_TASK STATEMENT:_
How many lines in the records below contain the word "series"? Matching is case-sensitive. Reply with the number only.

_EXERCISE INPUT:_
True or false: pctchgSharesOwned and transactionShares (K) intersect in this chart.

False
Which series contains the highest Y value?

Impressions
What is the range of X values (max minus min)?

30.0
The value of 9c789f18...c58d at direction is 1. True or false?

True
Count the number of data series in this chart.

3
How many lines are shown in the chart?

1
==
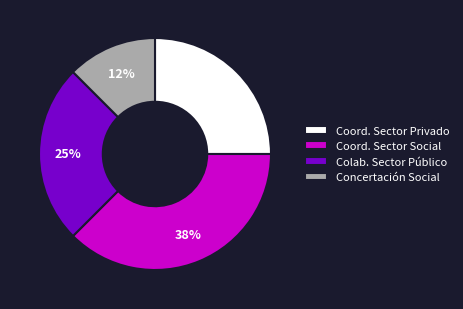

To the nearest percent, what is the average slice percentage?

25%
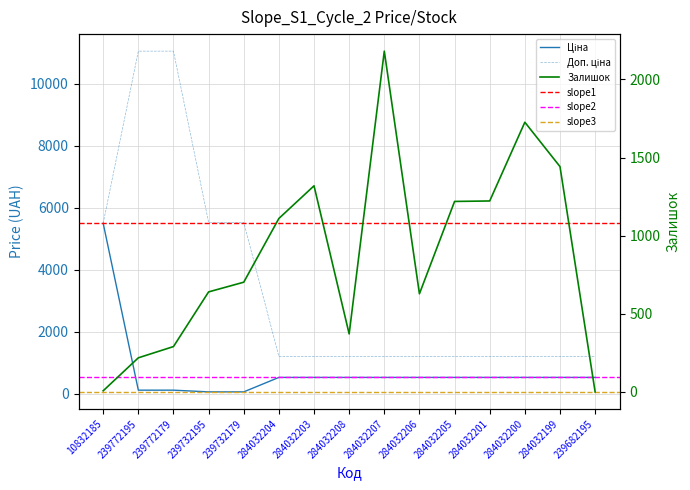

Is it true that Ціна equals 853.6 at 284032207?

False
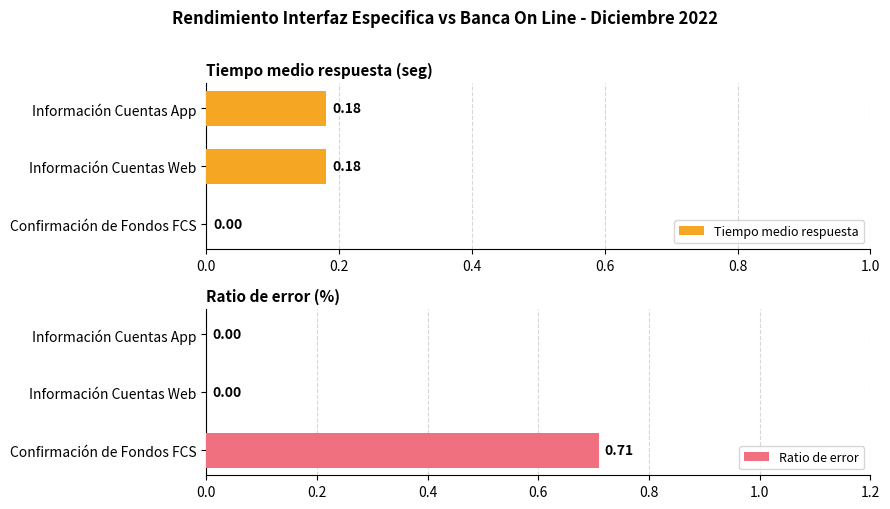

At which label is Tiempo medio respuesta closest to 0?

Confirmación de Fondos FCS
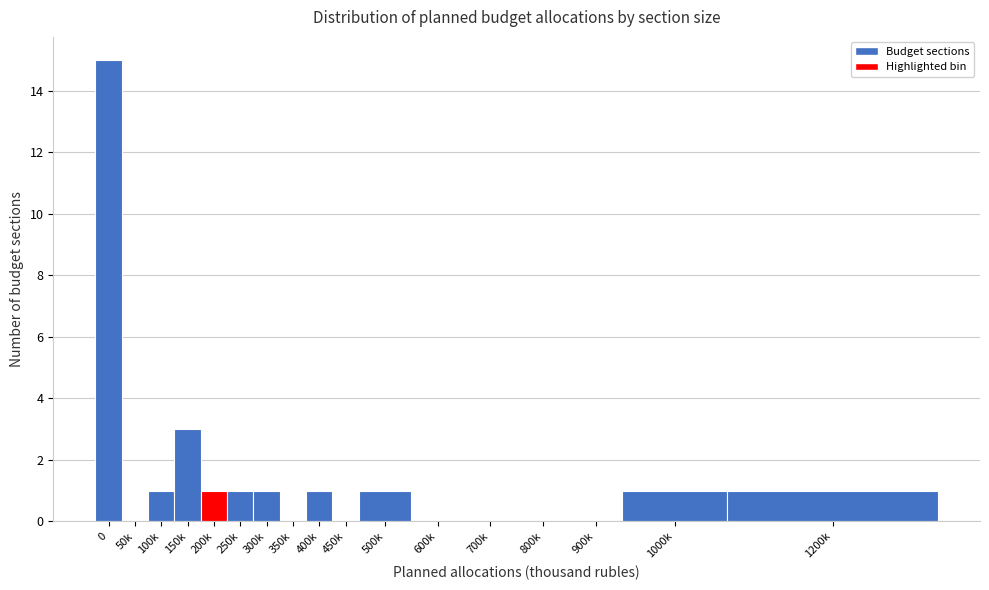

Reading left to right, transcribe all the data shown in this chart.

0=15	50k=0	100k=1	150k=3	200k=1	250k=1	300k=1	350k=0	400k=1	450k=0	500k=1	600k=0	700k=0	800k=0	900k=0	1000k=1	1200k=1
==
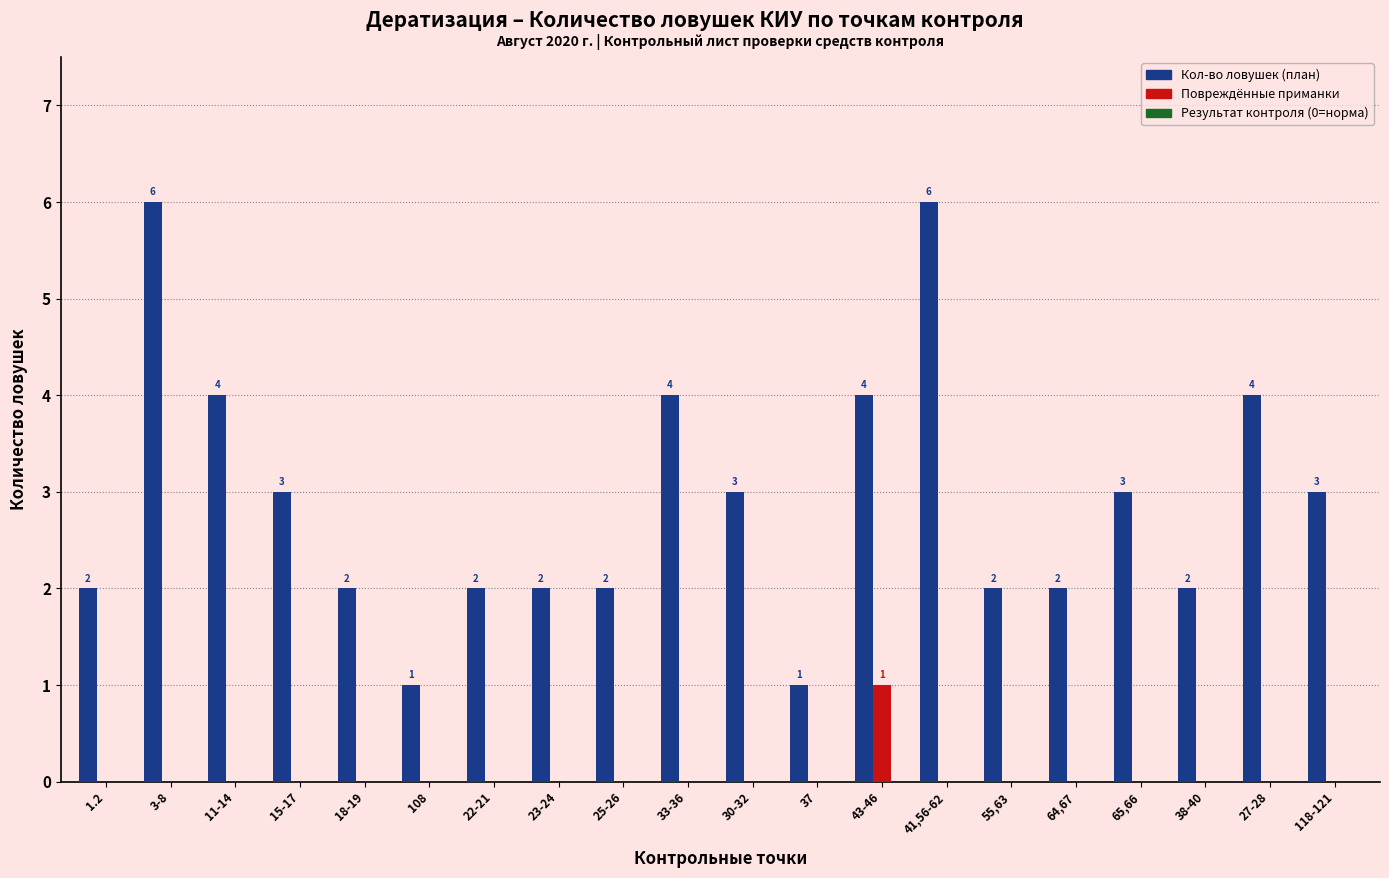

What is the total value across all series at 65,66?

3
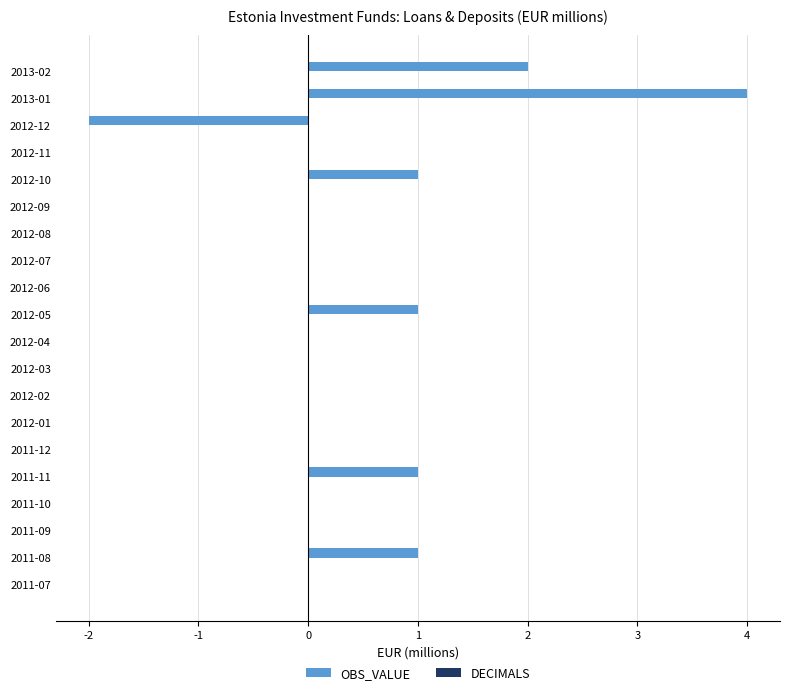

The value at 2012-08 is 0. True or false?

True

_RESULT:_
3